## Given records
◇ ◇ ◇
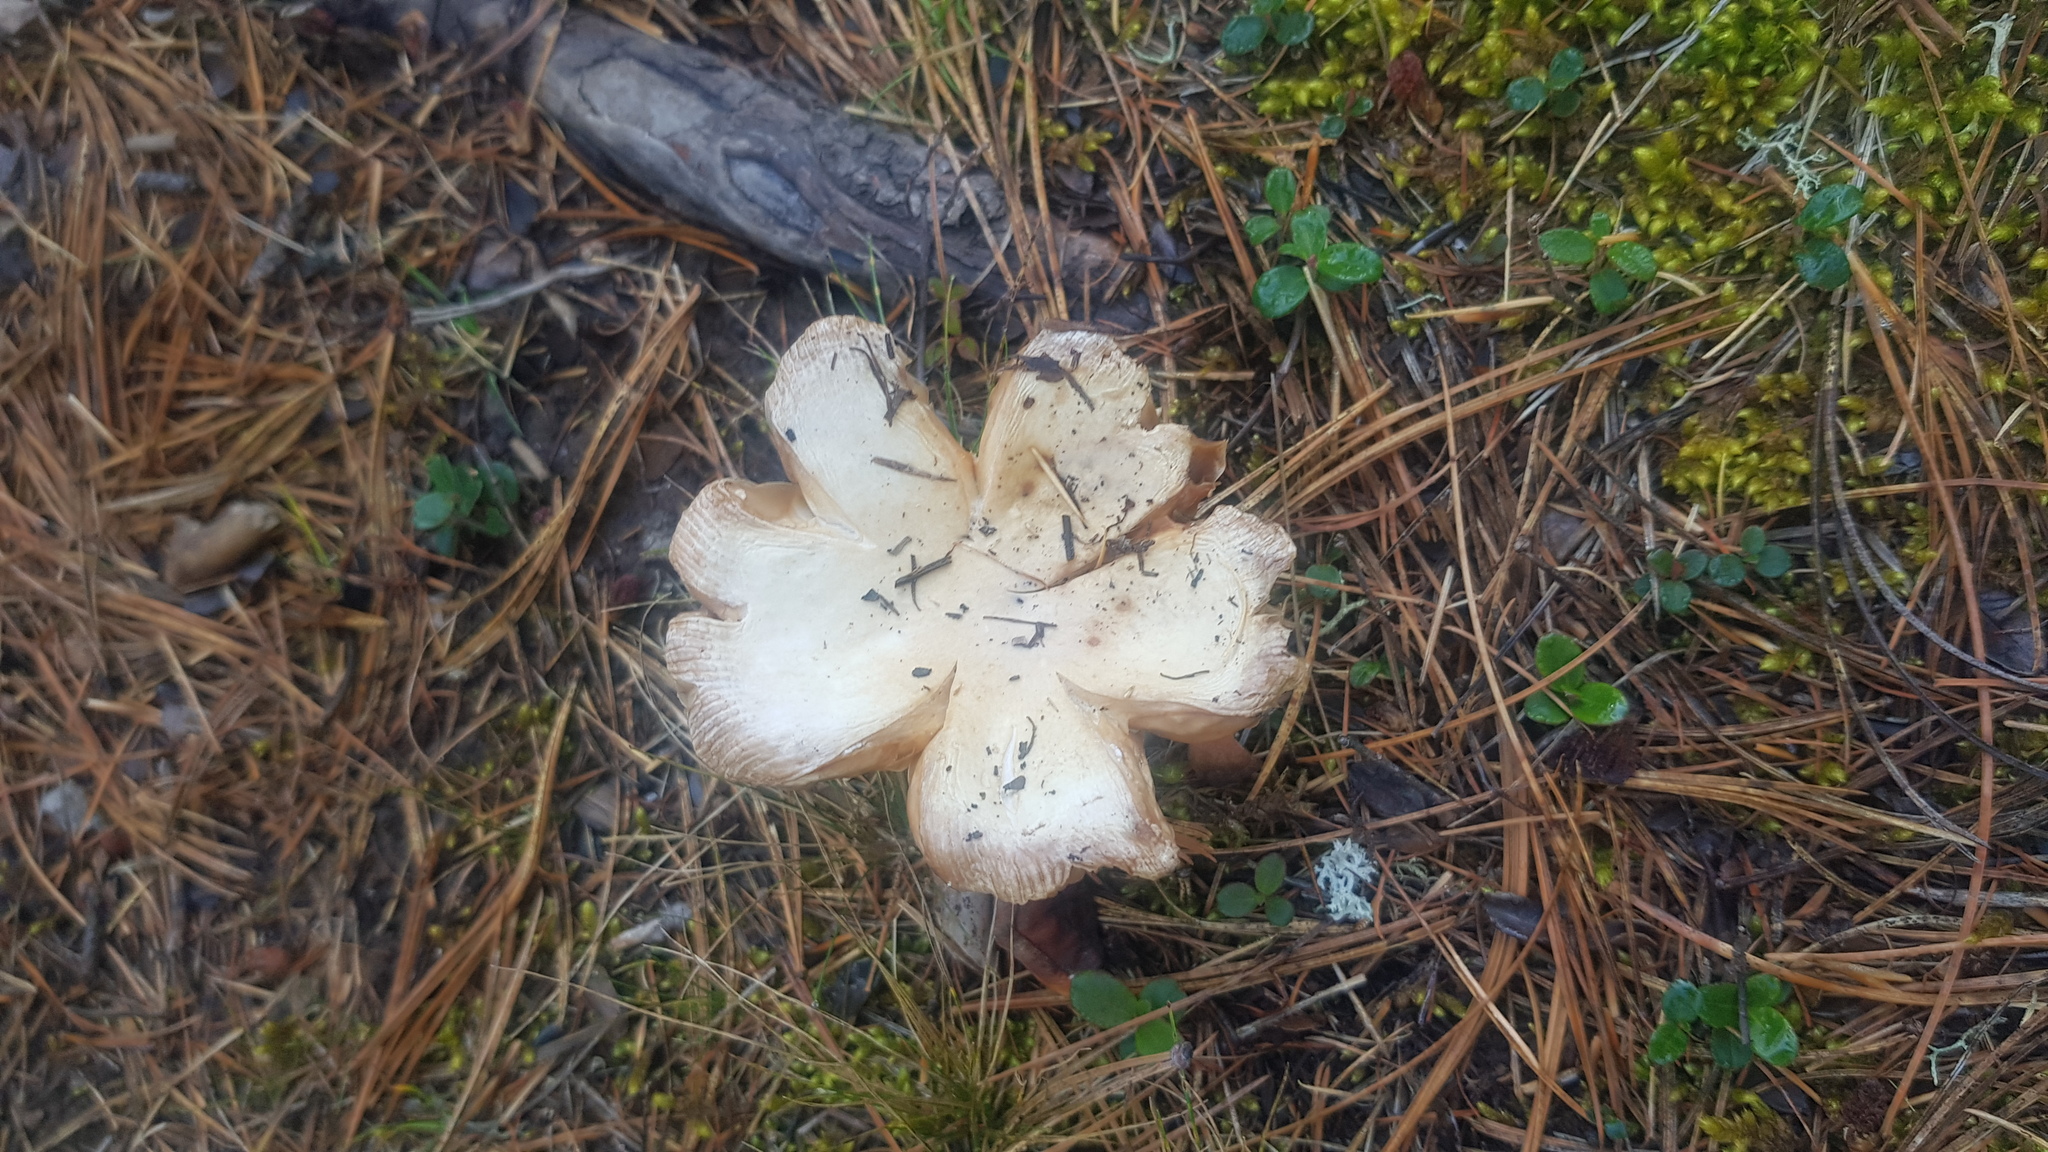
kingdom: Fungi
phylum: Basidiomycota
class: Agaricomycetes
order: Agaricales
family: Amanitaceae
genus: Amanita
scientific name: Amanita xylinivolva
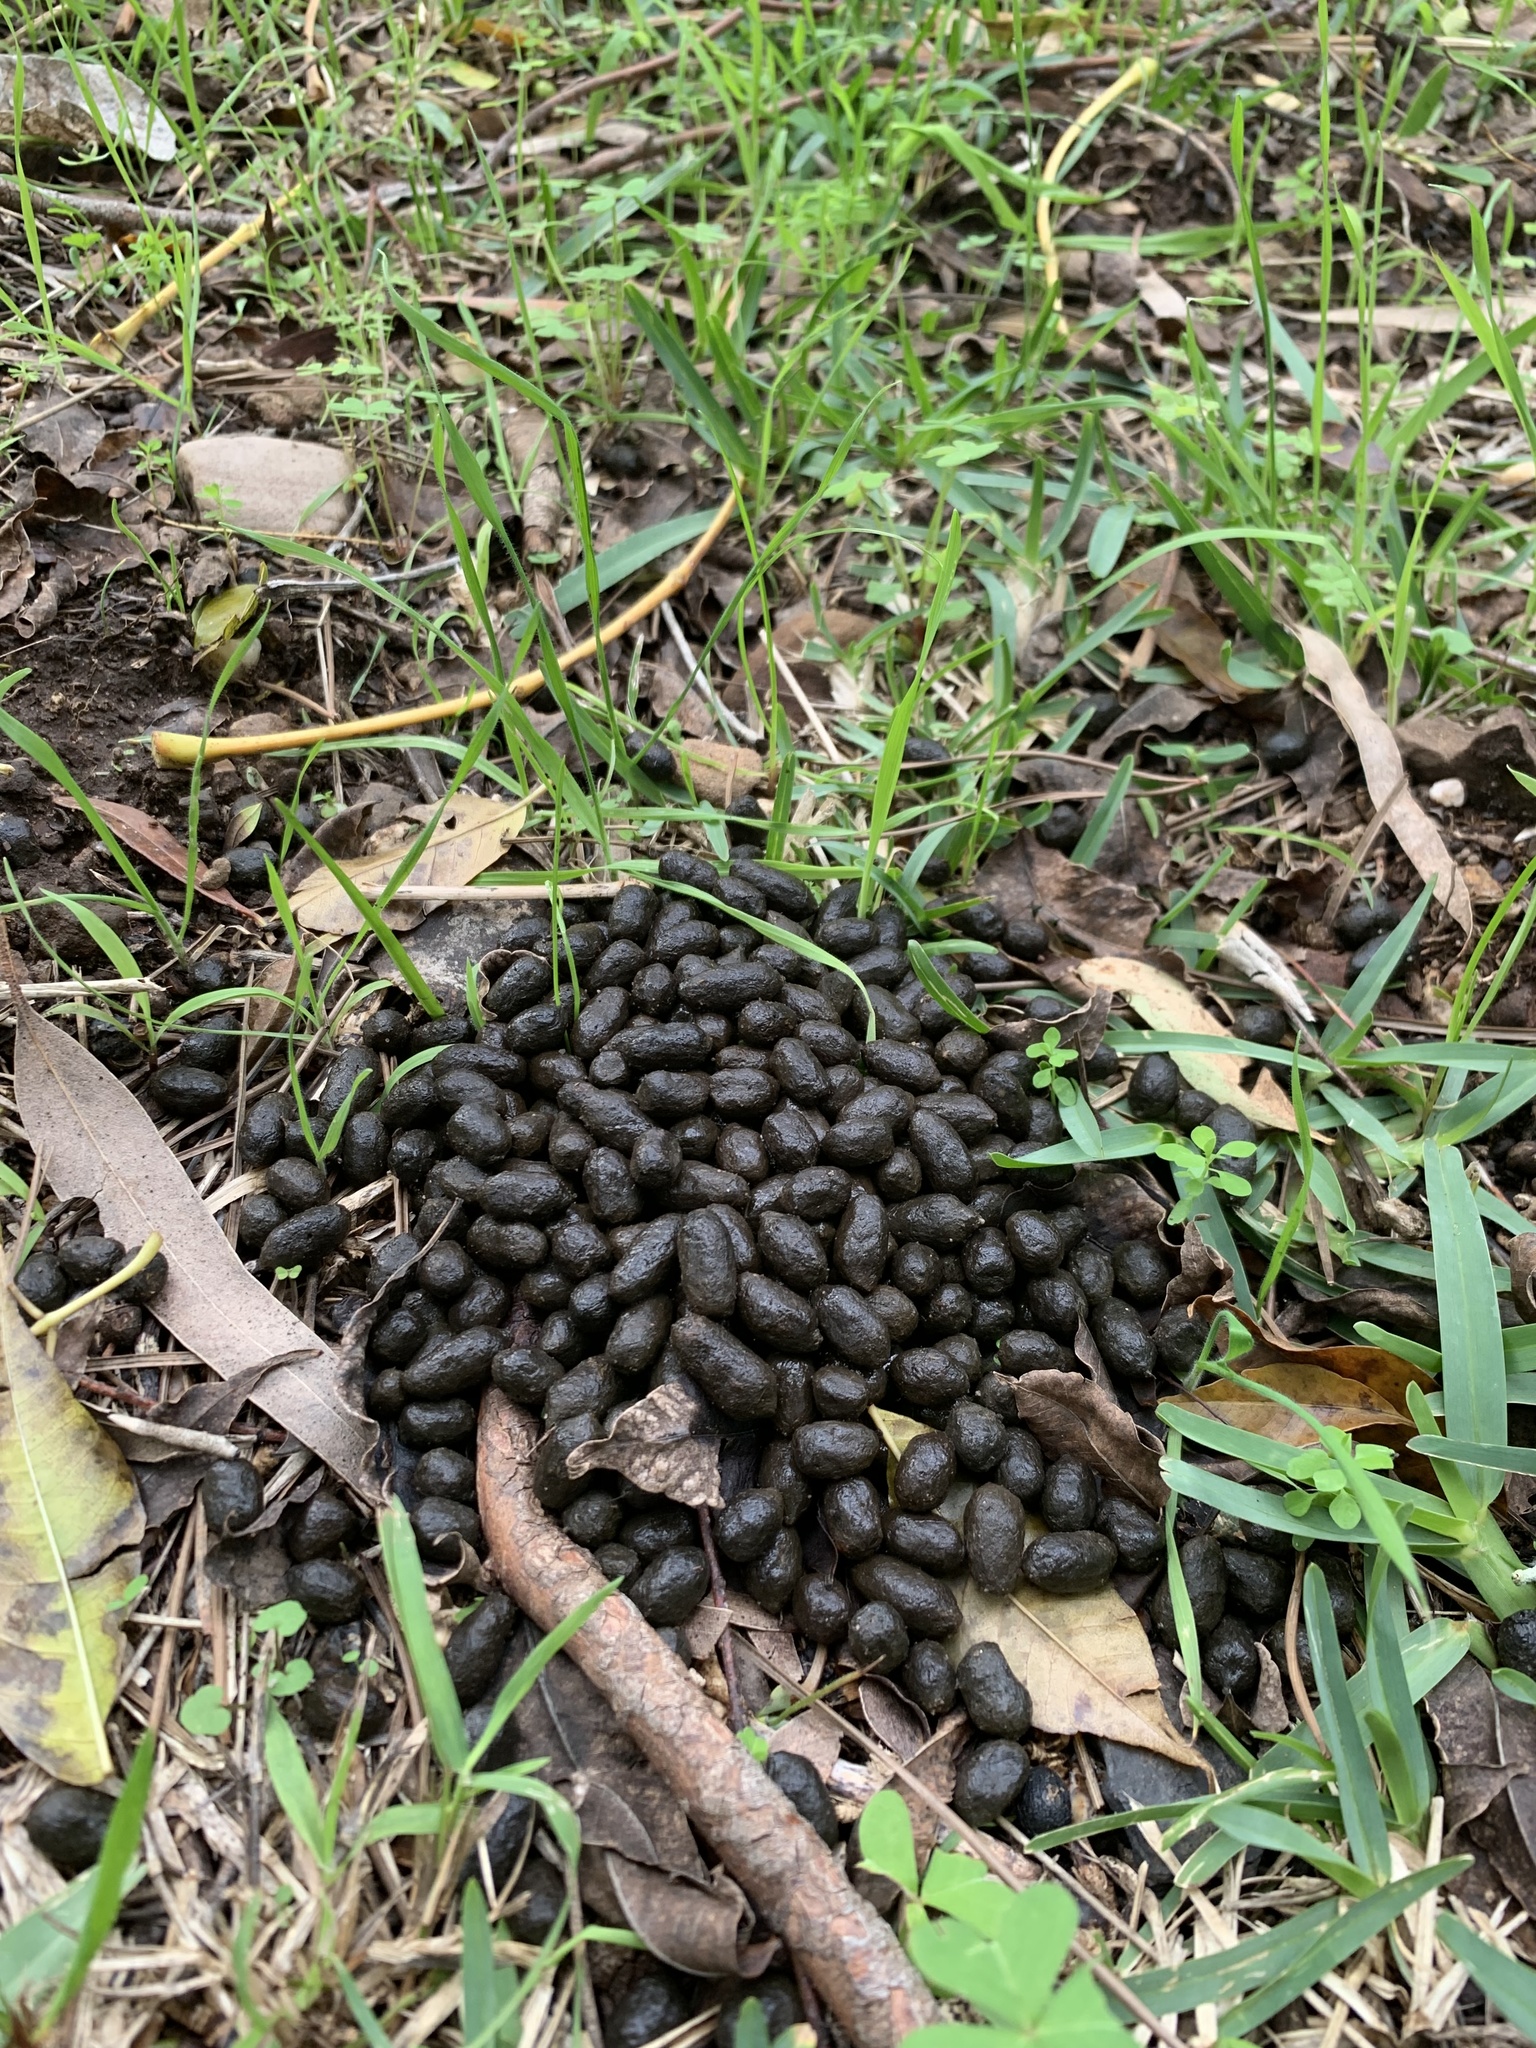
◇ ◇ ◇
## Your instructions
Please rewrite the records with "scientific name" changed to "species" and nothing else altered, leaving out the pictures.

## Written solution
kingdom: Fungi
phylum: Basidiomycota
class: Agaricomycetes
order: Agaricales
family: Amanitaceae
genus: Amanita
species: Amanita xylinivolva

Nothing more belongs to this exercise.